Keywords for Dummies: Intellectual Property
The Serving Library
, 27th October 2016

Words, Patrick Kirk-Smith

The first of a new series of discursive talks, titled Keywords for Dummies, posed a very large question: What is Intellectual Property? And, why should the creative industries care?

Well, simply put, because realisation isn’t a right, it’s something you work towards; something you earn. Whether that realisation is in the fulfilment of a narrative, the creation of the steam engine, or – largely in this case – Yves Klein Blue, the thinker deserves the credit.

So, in a night where most of Liverpool was celebrating local questions from the Arts Council Collection’s northern artists, I decided to try out some global questions. Bluecoat & Walker both had exhibition launches built from the ACC, which have been incredibly well received (more to come soon). But The Serving Library, nestled in an ex-shop-unit at the bottom of the India Buildings, set Tate Liverpool’s Exhibitions & Displays Curator, Darren Pih, and, Italian writer & translator, Vincenzo Latronico the task of unpicking Intellectual Property.
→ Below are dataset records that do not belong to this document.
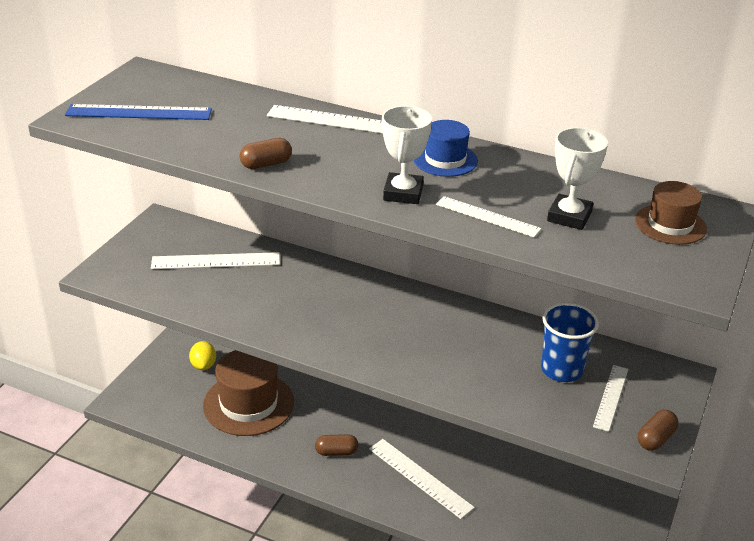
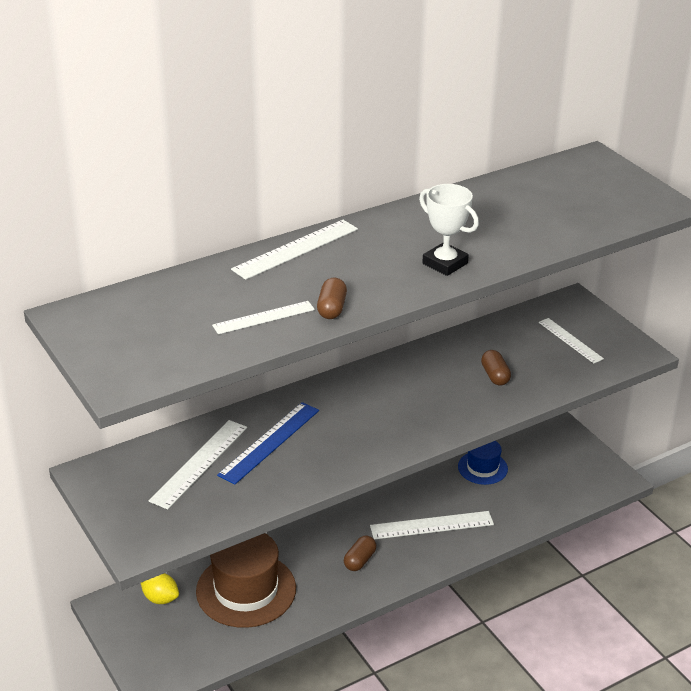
camera: 55 degrees left, 0 degrees up
blue ruler [65,104,212,120] -> blue ruler moved to [217,402,319,484]
blue hat [414,120,478,177] -> blue hat moved to [458,441,508,485]
white ruler [436,196,541,237] -> white ruler moved to [212,301,315,334]
blue cup [541,303,599,382] -> none
white trophy [547,127,608,230] -> none
brown hat [635,181,707,245] -> none
brown capsule [638,410,678,451] -> brown capsule moved to [481,350,511,386]

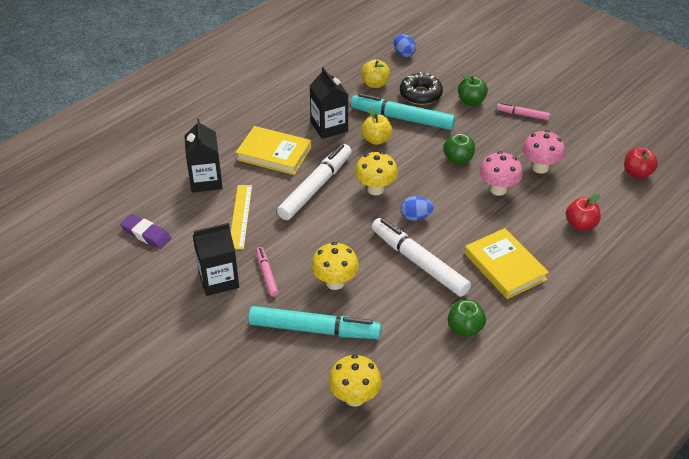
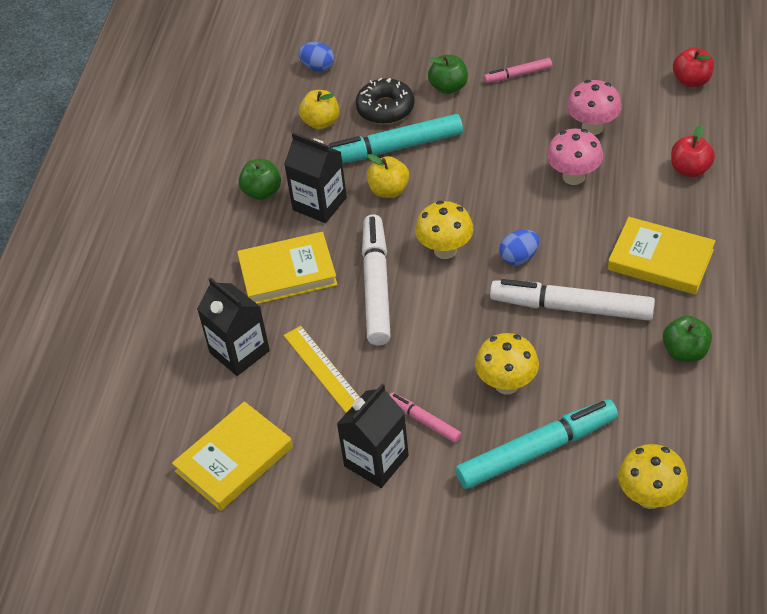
camera: 30 degrees left, 5 degrees up
purple eraser [120,214,171,249] -> yellow book [172,401,293,511]
green apple [443,133,475,164] -> green apple moved to [238,159,281,200]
The launch of Tate Liverpool’s monumental Yves Klein exhibition last week set the perfect board for discussion, and the myth busting that followed had us locked in. There was no going back for an audience who had just learned that Yves Klein Blue had no copyright; then to find out Yves Klein never owned any of that copyright himself; then the revelation that it was the use of his name that posed the biggest barrier – which is today just standard practice. Basically, if you left feeling like you’d learned nothing, you weren’t listing.

Vincenzo Latronico’s talk was maybe more of a history lesson than a revelation, but within forward thinking ideas on binary code, and how numbers surpass copyright.

His practice as a translator means that he is regularly the only person to poses a copy of manuscript in the target language. And since no spoken language directly translates, that means he is the first real owner of the copyright on that manuscript. It doesn’t mean he owns the intellectual property though, as it wasn’t his idea.

That’s idealist though, it’s not based on real-world scenarios, where different countries hold different laws, and have varying regulations on ownership of ideas. Realistically, the copy of the book he is translating currently, was written by a man dead for years. A man whose ideas exist with no true owner.

So is the person to first hand out these ideas in English the new owner? Who knows.

If you’re expecting a revelation to come out of this article you’re not going to get one, as I don’t understand intellectual property any more than I did on Thursday morning. I do though, have a clearer idea of certain aspects of it, and an intrigue to play more carefully to the rules in the future.

It was an interesting twist on what I had expected, something The Serving Library seems to be doing rather well at. I was expecting something geared more towards the current issue of Bulletins of The Serving Library, but what I heard was a talk perfectly in tune with the questions needing to be asked locally.

Maybe it’s more than a fortunate coincidence that The Serving Library have located themselves in a city that keeps asking huge questions.